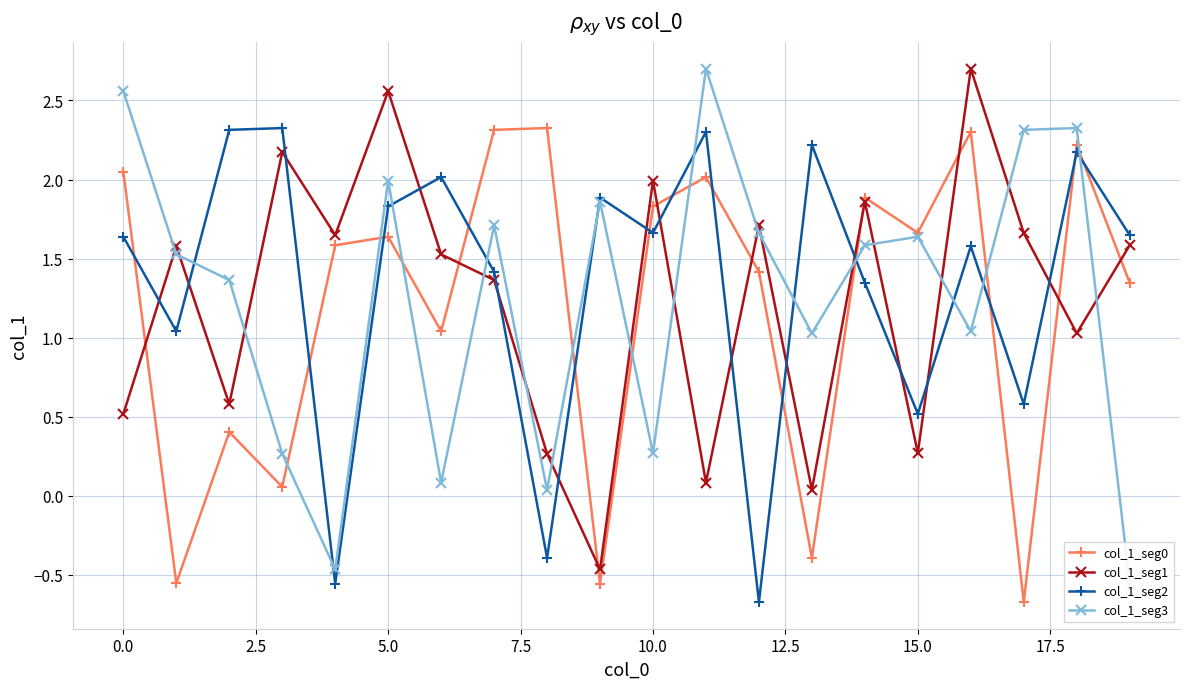

True or false: col_1_seg1 and col_1_seg2 intersect in this chart.

True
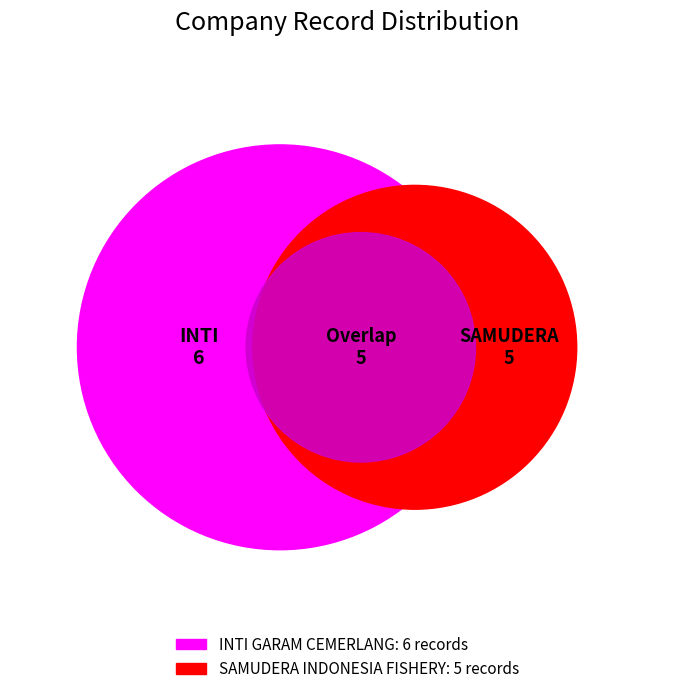

How many slices are in this pie chart?

2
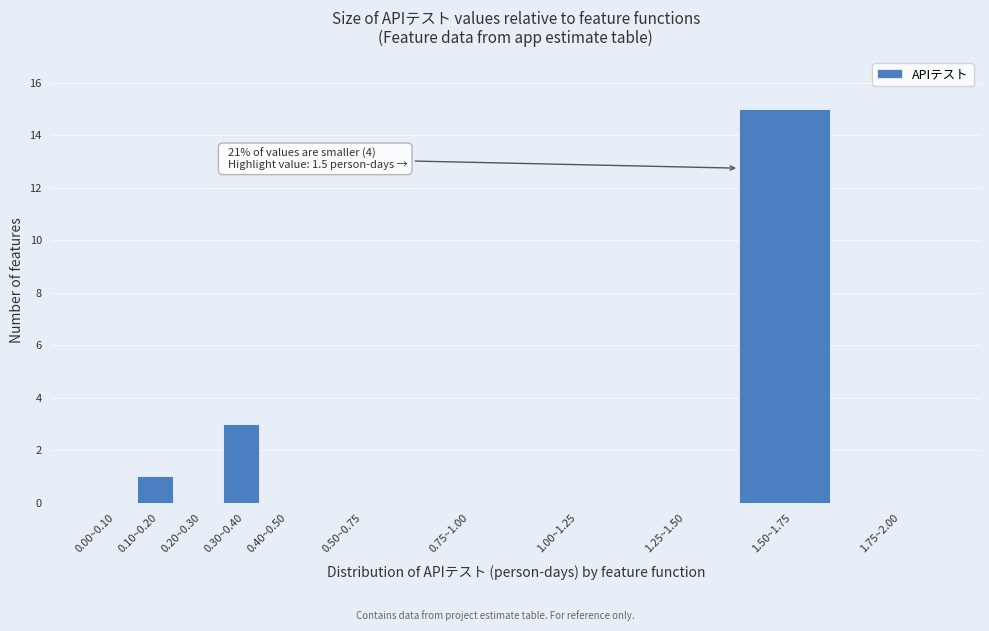

Reading left to right, transcribe all the data shown in this chart.

0.00~0.10=0	0.10~0.20=1	0.20~0.30=0	0.30~0.40=3	0.40~0.50=0	0.50~0.75=0	0.75~1.00=0	1.00~1.25=0	1.25~1.50=0	1.50~1.75=15	1.75~2.00=0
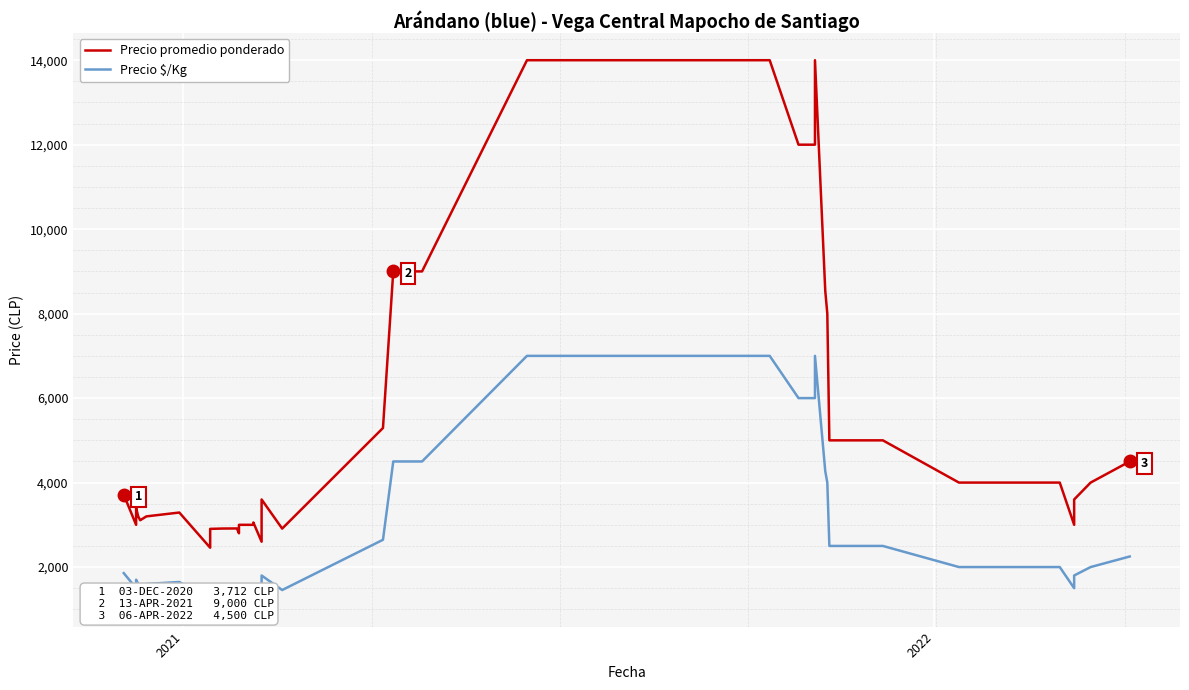

List the series in order of their peak value, highest first.

Precio promedio ponderado, Precio $/Kg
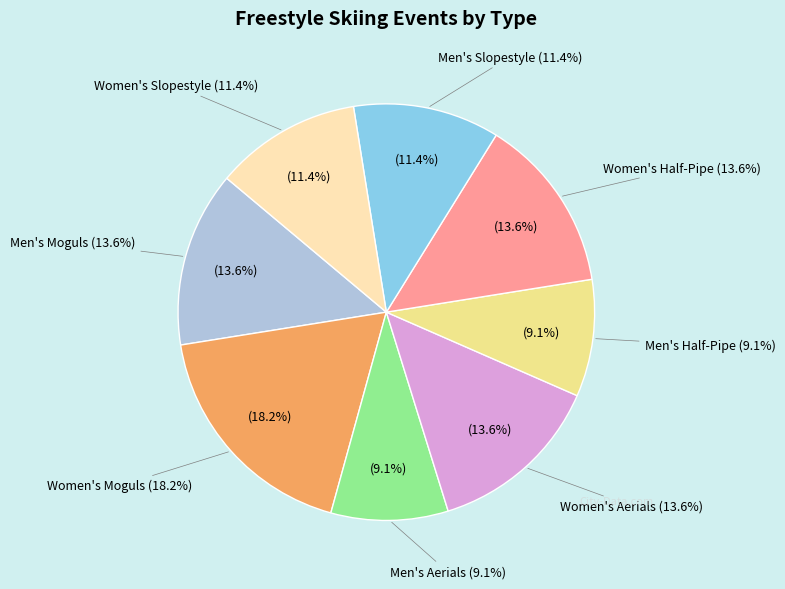

Is it true that Men's Aerials is 9% of the pie?

True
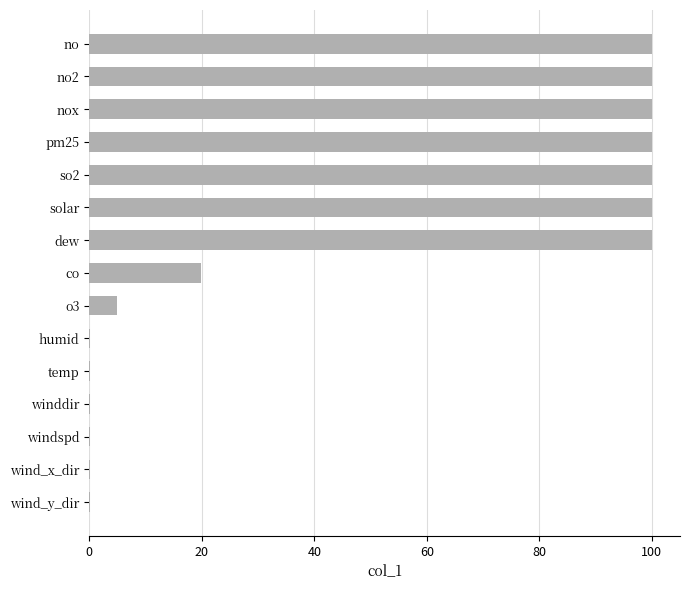

What is the maximum value shown in the chart?

100.0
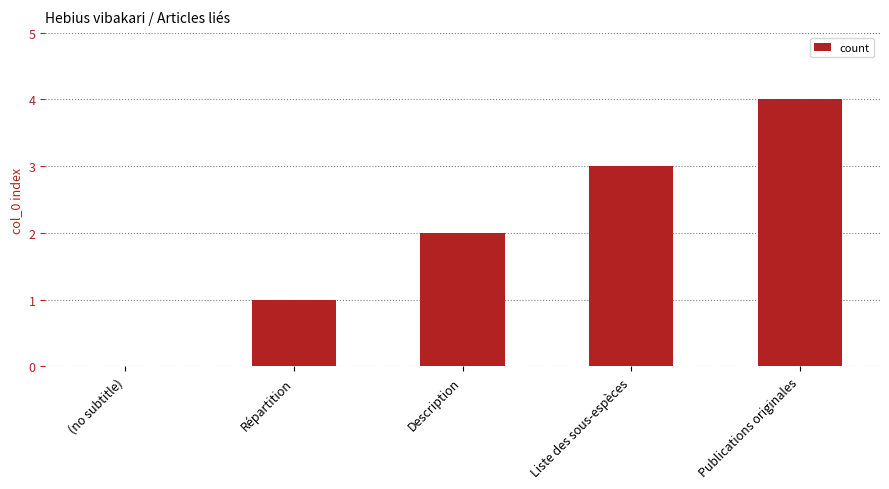

How many distinct data groups are displayed?

1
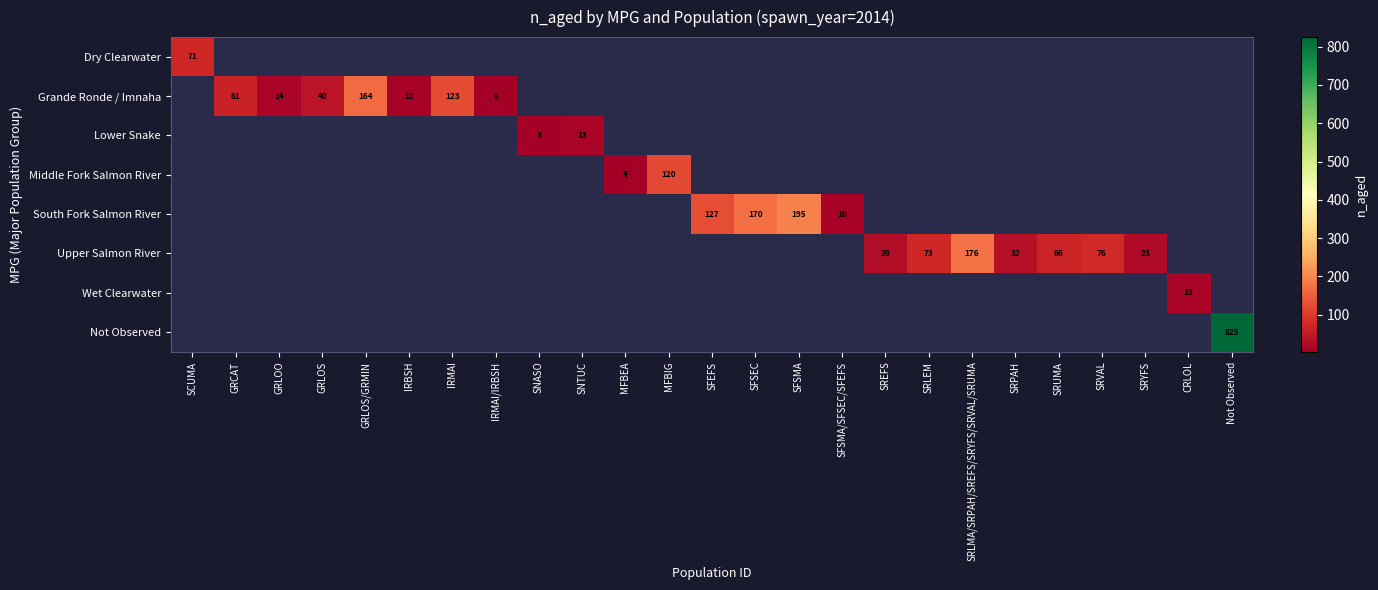

Is it true that South Fork Salmon River equals 315 at SFSMA?

False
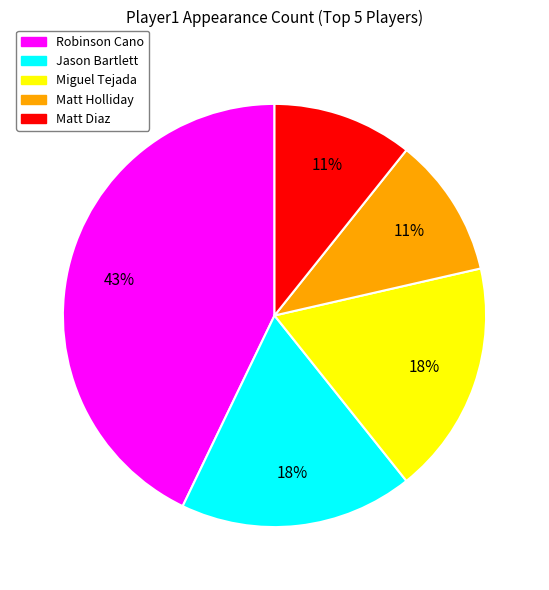

How many slices are in this pie chart?

5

▶ [Task brief]: Can you copy every row above verbatim, omitting the pictures?

▶ [Exercise result]:
True or false: col_1_seg1 and col_1_seg2 intersect in this chart.

True

How many slices are in this pie chart?

2

Reading left to right, transcribe all the data shown in this chart.

0.00~0.10=0	0.10~0.20=1	0.20~0.30=0	0.30~0.40=3	0.40~0.50=0	0.50~0.75=0	0.75~1.00=0	1.00~1.25=0	1.25~1.50=0	1.50~1.75=15	1.75~2.00=0

List the series in order of their peak value, highest first.

Precio promedio ponderado, Precio $/Kg

Is it true that Men's Aerials is 9% of the pie?

True

What is the maximum value shown in the chart?

100.0

How many distinct data groups are displayed?

1

Is it true that South Fork Salmon River equals 315 at SFSMA?

False

How many slices are in this pie chart?

5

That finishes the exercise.